Será deslocado. Entrará em espaços que revelarão suas angústias, a força da cultura em que cresceu, seus vieses e preconceitos. Submerso nesses desvarios, deixará ser interpelado, formar para a vida para além de suas fronteiras existenciais como judeu. Como em seu encontro com a mulher siro-fenícia e sua filha endemoniada, quando a demanda manifestada pela mulher — mesmo depois de que as chamara de “cachorrinhos”— germinará nEle. Admiração, mudança de perspectiva, conversão.
Em meio à violência de gênero, à subsistência, à precariedade, muitas, muitíssimas mulheres seguiam Jesus na Galileia. Elas foram amigas, discípulas, companheiras de missão. Entretanto, ao que parece, Jesus não ia acompanhado de nenhuma esposa. Jesus era um rabino, um mestre não ordenado, e muitos deles não se casavam. Como ele mesmo disse uma vez: “Há quem se fez a si mesmo eunuco por amor ao reino dos céus”. Mas ainda que exista a possibilidade de que Jesus tenha sido casado ou viúvo antes de sua vida pública, como era costume em seu contexto, a verdade é que não o sabemos.
O que sabemos é que sua proclamação do reino era estrondosa em nível político-estrutural, como também desde a intimidade, a afetividade e o corpo.
Pelo seu modo de viver, essa sua escolha de amar a partir do cisma, do delírio e da insurreição, seu corpo estará constantemente em um estado de impureza ritual. Isso não lhe importará. Ele percorrerá seus dias sendo e sentindo, sentindo profundo. Sairá de sua zona de conforto, se exporá, colocará sua carne naquilo que realmente lhe queima por dentro. E isso, obviamente, não agradará o cânon.
Jesus vive em oração e em festa, e essa foi sua maneira de ser diante da adversidade. Dito desse jeito, faz todo o sentido do mundo, mas seu ímpeto nem sempre encontrava correspondência na realidade da consideração com que lhe tratavam seus adversários. Sua poética vital questionou a hostilidade dos infelizes crônicos. Ele sabia que solenidade que não envolva dignidade é uma bobagem. Que um rabi/líder/profeta não é aquele que age exageradamente para aumentar sua importância; nem um político ou religioso poderoso é necessariamente uma autoridade.
E assim, em meio à impunidade e à tirania de Roma e seus feudatários, Jesus gravitará sobre a palavra, e Ele mesmo será Verbo. Se ocupará em ser e dizer com toda a força que tem. Com humildade e transparência, como entregando-se, narrará histórias sobre injustiças, perdão, buscas, vida. Conhece seus sentidos, por isso mereceu que elas o habitem e possam ser contadas. Como um fio, como uma catarata: falará do reino, do reino de Deus.
Jesus convoca todos a buscá-lo, a arrebatá-lo com veemência. O anúncio do governo de Deus em um mundo “cheio de horrores” causa contradição, crítica, inconformismo, luta. Porque diante dos que engendram violências, dos que enchem o mundo de texturas de morte, diante dos que querem desatender a vida, sempre existiu os que extravasam a vida. A esses Ele reconhece como os seus.

******************************

Trabalho solicitado —
1 – Segundo o trecho, em que região muitas mulheres seguiam Jesus?
2 – Imprima, sem nenhuma alteração, as linhas da listagem desde a que contém "common name: Bedeguar gall" até o fim da listagem, incluindo a primeira e a última.
O trecho e a listagem não têm nenhuma relação entre si.

(Itens de uma fonte de dados)
******************************

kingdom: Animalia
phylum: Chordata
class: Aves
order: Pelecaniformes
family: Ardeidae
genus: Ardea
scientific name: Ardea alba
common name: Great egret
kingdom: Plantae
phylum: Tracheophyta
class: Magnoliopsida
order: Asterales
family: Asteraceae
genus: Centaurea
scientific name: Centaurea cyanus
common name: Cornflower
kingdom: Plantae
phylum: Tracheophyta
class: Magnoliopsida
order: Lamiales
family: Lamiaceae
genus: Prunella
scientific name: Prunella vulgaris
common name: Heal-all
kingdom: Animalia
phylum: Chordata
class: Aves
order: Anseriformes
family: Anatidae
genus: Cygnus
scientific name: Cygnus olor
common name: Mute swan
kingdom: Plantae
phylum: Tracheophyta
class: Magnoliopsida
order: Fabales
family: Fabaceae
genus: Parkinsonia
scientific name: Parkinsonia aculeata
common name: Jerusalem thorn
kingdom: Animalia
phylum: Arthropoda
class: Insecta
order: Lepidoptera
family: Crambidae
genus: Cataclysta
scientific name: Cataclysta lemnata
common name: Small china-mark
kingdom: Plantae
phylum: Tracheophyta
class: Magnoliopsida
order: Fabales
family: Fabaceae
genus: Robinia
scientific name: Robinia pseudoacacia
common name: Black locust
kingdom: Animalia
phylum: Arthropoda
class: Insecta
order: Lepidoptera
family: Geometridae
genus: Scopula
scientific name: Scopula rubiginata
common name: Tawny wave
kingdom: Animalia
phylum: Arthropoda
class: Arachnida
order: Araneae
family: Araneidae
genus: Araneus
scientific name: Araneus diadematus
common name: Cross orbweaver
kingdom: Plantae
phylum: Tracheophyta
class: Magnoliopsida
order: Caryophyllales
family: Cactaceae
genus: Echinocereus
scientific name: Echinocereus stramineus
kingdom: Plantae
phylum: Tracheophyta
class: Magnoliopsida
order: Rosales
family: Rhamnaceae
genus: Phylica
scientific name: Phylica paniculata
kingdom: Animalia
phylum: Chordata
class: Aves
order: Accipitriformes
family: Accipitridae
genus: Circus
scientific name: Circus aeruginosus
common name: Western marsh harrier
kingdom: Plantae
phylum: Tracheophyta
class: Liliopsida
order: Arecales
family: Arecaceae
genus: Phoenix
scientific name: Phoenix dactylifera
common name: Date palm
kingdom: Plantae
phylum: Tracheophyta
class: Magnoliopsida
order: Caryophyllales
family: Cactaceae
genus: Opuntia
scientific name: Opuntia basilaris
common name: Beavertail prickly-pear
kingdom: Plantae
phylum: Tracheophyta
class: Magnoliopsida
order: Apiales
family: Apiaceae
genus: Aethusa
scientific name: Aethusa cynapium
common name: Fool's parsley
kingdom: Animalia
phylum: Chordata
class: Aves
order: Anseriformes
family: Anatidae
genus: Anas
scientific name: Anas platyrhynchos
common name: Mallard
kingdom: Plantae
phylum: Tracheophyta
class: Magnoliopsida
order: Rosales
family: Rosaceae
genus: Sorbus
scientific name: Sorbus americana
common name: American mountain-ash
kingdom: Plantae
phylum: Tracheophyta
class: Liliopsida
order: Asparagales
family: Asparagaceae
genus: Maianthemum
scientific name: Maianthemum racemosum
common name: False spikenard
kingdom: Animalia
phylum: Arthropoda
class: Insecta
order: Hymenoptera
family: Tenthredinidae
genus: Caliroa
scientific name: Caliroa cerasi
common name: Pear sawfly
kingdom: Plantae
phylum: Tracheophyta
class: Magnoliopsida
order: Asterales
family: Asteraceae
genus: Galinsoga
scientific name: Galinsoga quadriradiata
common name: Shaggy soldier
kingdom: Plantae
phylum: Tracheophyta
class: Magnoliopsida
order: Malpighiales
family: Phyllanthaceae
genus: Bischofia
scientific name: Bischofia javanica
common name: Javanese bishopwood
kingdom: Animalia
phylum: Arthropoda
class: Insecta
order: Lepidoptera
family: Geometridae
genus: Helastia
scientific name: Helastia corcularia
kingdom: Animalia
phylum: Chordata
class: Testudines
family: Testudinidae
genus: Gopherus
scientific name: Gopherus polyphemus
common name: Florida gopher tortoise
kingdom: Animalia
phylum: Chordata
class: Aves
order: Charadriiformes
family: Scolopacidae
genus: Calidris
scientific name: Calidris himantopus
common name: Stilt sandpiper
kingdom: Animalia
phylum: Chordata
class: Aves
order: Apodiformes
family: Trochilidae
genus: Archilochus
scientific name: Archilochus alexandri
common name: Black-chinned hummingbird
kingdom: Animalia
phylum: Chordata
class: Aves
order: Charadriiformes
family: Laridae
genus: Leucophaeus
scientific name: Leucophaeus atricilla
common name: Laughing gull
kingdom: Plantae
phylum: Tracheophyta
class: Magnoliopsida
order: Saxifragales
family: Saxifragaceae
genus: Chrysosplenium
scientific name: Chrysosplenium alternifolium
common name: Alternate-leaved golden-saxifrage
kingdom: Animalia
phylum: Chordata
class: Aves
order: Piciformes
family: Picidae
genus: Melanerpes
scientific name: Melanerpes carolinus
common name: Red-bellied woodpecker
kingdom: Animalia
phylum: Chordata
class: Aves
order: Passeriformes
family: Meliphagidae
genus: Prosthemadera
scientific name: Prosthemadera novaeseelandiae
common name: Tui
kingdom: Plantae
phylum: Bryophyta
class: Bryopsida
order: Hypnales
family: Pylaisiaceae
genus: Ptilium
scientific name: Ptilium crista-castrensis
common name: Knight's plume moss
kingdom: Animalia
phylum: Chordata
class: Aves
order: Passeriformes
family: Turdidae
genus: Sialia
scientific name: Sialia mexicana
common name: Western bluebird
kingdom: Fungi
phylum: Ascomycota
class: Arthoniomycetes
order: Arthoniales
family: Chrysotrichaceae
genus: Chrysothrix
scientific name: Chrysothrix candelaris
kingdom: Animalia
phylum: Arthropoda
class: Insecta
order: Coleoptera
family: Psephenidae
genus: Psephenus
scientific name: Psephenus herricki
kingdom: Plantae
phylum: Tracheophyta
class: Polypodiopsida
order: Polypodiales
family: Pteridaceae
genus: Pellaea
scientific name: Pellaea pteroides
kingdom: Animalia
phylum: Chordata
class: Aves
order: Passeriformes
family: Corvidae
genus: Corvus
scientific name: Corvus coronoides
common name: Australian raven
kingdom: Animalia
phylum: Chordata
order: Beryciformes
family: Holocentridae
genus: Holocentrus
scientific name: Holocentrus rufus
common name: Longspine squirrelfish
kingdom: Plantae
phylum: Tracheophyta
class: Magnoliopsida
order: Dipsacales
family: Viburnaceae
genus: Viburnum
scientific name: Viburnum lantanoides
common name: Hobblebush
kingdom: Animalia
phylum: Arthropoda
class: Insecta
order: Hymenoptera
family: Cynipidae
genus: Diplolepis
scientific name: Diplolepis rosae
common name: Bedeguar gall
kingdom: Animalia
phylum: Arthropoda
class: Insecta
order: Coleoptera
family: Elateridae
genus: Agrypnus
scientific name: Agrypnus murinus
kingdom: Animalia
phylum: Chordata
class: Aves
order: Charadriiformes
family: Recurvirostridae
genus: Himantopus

******************************

Respostas do exercício —
1 – Na Galileia.

2 –
common name: Bedeguar gall
kingdom: Animalia
phylum: Arthropoda
class: Insecta
order: Coleoptera
family: Elateridae
genus: Agrypnus
scientific name: Agrypnus murinus
kingdom: Animalia
phylum: Chordata
class: Aves
order: Charadriiformes
family: Recurvirostridae
genus: Himantopus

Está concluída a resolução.